Want, an exhibition of new sculpture by Robert Kinmont, will be on view on the lower level. Kinmont grew up in the desert near Bishop, CA and has lived most of his adult life in northern California. These rural environments have provided the practical and conceptual foundation for his work, exemplified by his recurrent use of commonplace and natural materials such as wood, pine, and dirt. Kinmont uses these modest materials to explore the relationship between the environment and his own body and life. In his latest work, copper serves as the primary medium, a material Kinmont describes as “warm and friendly” and “malleable in a way that is physical and approachable for the viewer.” Additionally, several works incorporate cursive scripts, the contents of which introduce family and domestic themes. The first Bay Area retrospective of his work, Robert Kinmont: Trying to understand where I grew up, was presented at di Rosa, Napa in 2015.

Willie Doherty’s No Return (2017), a single channel projection, will be installed in the video gallery. No Return was shot in Braddock, a town once known as the “cradle of Western Pennsylvania’s steel industry,” before suffering from its collapse in the 1980s. While the work engages with the landscape as it looks today, it also approaches it as both a repository for the memories of past experiences and a witness to the ravages of socio-economic change. In looking at the present, No Return visualizes our shared apprehension about the future.

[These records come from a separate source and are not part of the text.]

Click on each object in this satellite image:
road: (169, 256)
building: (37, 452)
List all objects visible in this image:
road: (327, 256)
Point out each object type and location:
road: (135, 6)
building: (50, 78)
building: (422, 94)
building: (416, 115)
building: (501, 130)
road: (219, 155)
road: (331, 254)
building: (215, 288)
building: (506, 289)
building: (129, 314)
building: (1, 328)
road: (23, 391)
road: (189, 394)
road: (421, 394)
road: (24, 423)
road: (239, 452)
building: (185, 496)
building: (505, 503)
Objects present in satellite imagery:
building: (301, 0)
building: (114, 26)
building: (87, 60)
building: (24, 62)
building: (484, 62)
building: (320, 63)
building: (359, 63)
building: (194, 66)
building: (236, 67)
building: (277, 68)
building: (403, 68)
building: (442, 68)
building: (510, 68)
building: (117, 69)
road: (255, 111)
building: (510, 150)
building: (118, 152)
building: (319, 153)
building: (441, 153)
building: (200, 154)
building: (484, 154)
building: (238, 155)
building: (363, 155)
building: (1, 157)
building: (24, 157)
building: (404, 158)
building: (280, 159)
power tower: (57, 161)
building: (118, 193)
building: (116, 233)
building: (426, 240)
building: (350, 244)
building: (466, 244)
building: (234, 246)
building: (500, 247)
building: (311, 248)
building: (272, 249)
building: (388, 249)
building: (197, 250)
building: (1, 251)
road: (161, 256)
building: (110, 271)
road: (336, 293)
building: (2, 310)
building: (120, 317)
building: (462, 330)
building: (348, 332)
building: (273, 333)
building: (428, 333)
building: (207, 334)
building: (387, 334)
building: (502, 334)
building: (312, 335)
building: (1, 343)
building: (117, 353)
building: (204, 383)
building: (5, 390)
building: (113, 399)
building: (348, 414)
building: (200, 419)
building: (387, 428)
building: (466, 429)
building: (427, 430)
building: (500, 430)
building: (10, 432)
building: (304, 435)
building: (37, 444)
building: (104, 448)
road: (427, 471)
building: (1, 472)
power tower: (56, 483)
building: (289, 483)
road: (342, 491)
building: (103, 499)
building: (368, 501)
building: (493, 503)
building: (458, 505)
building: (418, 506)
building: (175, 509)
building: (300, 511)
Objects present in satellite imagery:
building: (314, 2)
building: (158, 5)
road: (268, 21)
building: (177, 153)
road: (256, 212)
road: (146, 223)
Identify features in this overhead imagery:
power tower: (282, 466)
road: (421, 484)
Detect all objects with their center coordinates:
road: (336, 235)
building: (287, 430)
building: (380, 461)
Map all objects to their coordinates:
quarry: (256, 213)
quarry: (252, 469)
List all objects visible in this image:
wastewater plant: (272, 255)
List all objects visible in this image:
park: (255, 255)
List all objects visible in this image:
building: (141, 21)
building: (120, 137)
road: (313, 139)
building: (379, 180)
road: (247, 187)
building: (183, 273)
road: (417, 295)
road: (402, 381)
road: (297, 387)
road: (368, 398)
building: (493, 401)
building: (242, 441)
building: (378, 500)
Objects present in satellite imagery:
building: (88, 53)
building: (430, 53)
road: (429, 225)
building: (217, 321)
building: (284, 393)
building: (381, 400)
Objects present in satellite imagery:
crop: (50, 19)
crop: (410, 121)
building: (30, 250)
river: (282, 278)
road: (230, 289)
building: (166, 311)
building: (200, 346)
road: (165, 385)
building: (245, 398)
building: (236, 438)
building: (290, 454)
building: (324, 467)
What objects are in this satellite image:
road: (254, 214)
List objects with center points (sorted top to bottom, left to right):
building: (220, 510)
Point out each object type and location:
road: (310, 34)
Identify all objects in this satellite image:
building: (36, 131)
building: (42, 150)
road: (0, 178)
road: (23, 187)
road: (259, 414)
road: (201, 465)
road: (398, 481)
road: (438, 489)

Doherty’s approach and process is speculative. Often taking an existing image or other information as a starting point, he then proceeds to see what can be discovered or found in a location. No Return extends Doherty’s interest in the relationship between landscape and memory and working in locations that bear the traces of contested histories and narratives; some forgotten, some half remembered. The work was commissioned by the Mattress Factory, Pittsburgh for their exhibition so it is which opens on April 7, 2017.